If health insurance increases 7 to 10 percent, the Board would need to pay $430,000 to cover the cost if it wishes to continue its policy of “holding staff harmless,” which means not passing along the added costs to staff.

A 1.3 percent step raise would cost $509,556; a 1.5 percent bonus for all employees would cost $161,913.

Winkler suggested adding $50,000 to the budget to give coaches a slightly higher stipend. He also suggested adding one new exploratory position at the middle school at a cost of $62,300.

The total cost amounted to $1.23 million, but subtracting $423,710 of available help from the state means an increase of $806,290.

That’s the amount Winkler suggested the Board request from the Board of Supervisors during spring budget negotiations.

Many teachers dislike the two salary scales instituted by the Board to save money. There are 106 staff members on scale B, which holds down their lifetime earnings.
Winkler said to move those 106 to scale A would cost the school system $11.6 million over 20 years.

“And that’s without inflation and not giving a raise to anyone on scale A,” Winkler said. “I don’t know what to do. It’s not about being fair, it’s a question of show me how to do it and I’ll do it. I’m not afraid to go out and share this with all of the staff. I think the answer is there, I just don’t know what it is.”

The Board discussed what to do with the self-evaluation they recently filled out.
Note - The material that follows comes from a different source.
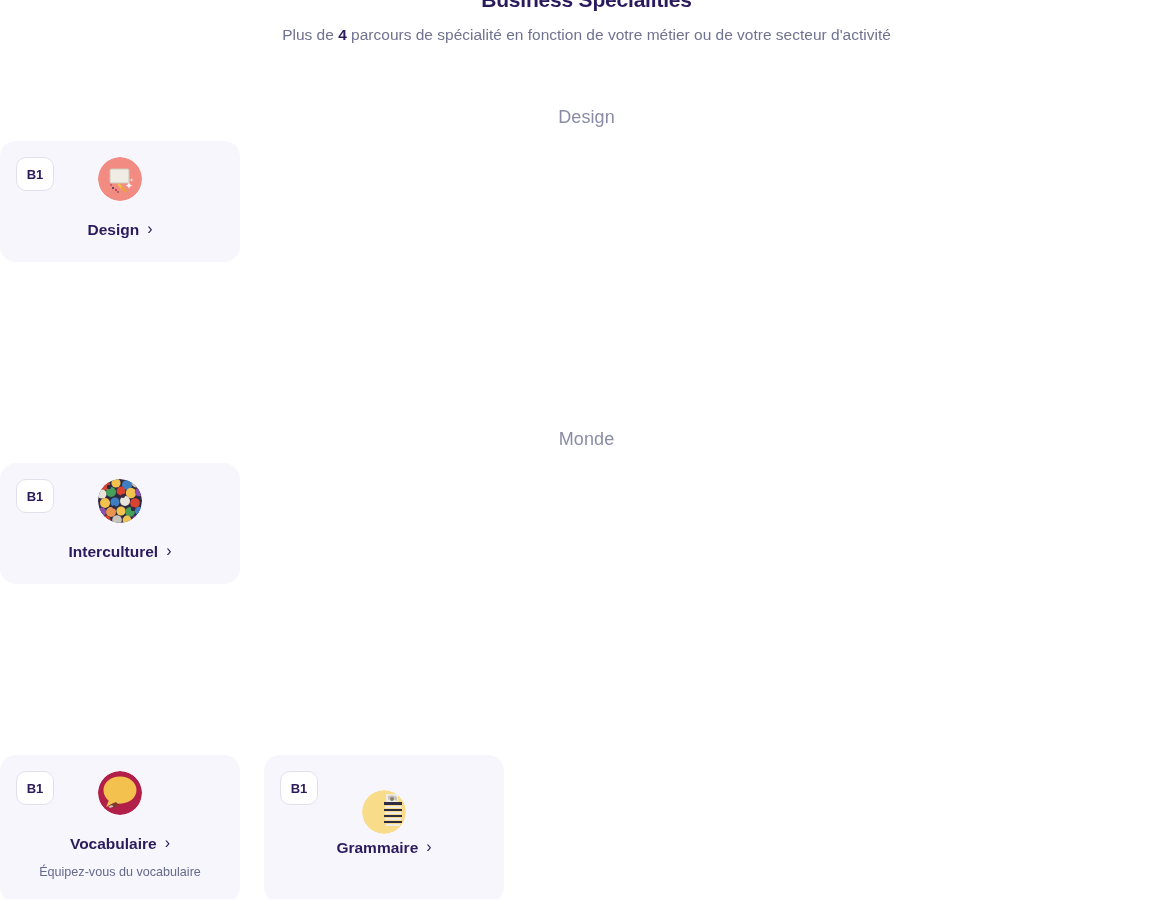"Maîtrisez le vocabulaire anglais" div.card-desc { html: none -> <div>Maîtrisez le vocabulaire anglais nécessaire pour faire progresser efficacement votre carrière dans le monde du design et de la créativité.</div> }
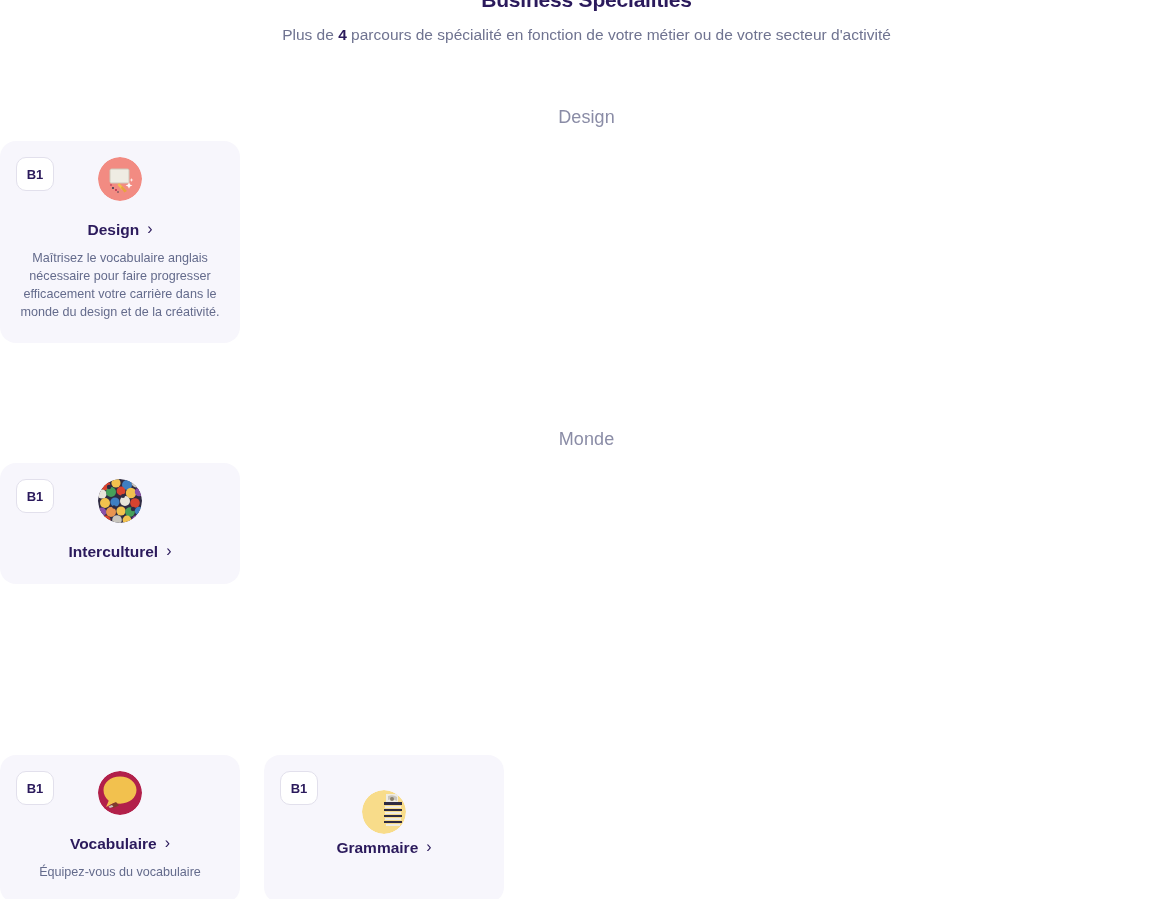"Monde" div.section-label { html: <div>Monde</div> -> none }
Most felt it was a good start.

Vice Chair Camilla Washington (Columbia) said the discussion of specifics in the self-evaluation should be done in closed session.

Perrie Johnson (Fork Union) said she didn’t understand what about the evaluation necessitated it being discussed in closed session. “The purpose of this is to critique ourselves,” Johnson said.

Washington said if the discussion included specific staff, it must be done in closed session.

Carr agreed to look at all the evaluations and pick out the most important topics for the Board to discuss. Once Carr completes that, it will be put on the next meeting agenda.